Since then, I've found plenty of tracks and watched several moose, both in the wild and in the middle of town. My first moose encounter occurred on Fish Pond in the St. Regis Canoe Area, when I observed a bull moose walking in the shallow water along the shoreline. It was a huge animal and like a first kiss, I'll never forget the moment.
I've seen a number of moose since that time, crossing the highway, wallowing in a marsh or swimming in the lake. However, my closest encounter occurred in the middle of Lake Placid village in the fall of 2009.
I was hosting a German photographer on a photo safari for birds. We had just departed the local marina on Lake Placid and we were headed out of town, when I noticed a big female or "cow" moose in the garden of a local home. We stopped, of course, and as the photographer fumbled furiously through his gear to find an appropriate camera lens, I captured several images with an inexpensive point and shoot camera.

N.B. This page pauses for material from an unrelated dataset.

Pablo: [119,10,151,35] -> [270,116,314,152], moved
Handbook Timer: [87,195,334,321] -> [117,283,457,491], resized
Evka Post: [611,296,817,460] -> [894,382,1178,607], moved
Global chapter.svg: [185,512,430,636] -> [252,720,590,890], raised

Although he owned all sorts of telescopic lens, they were too powerful to capture a moose at a distance of less than 10 yards. Sadly, he never got a shot.
When moose first began returning to New York in the early 1980s, they were considered an oddity. They typically remained rather elusive creatures until their breeding season rolled around in the fall. Back then, the wide-ranging creatures would usually be found in local farm pastures, chasing after cattle, with amorous intent.
At the time, moose were so unusual we gave them pet names, such as "Big Richard." But, according to the state Department of Environmental Conservation, the New York State moose population is currently estimated at more than 500 animals and growing.
In towns such as Newcomb, Indian Lake, Speculator or Inlet, the sight of moose is no longer considered an unusual occurrence, especially during the early fall when bull moose will cover upwards of 75 miles of territory in the search for a mate.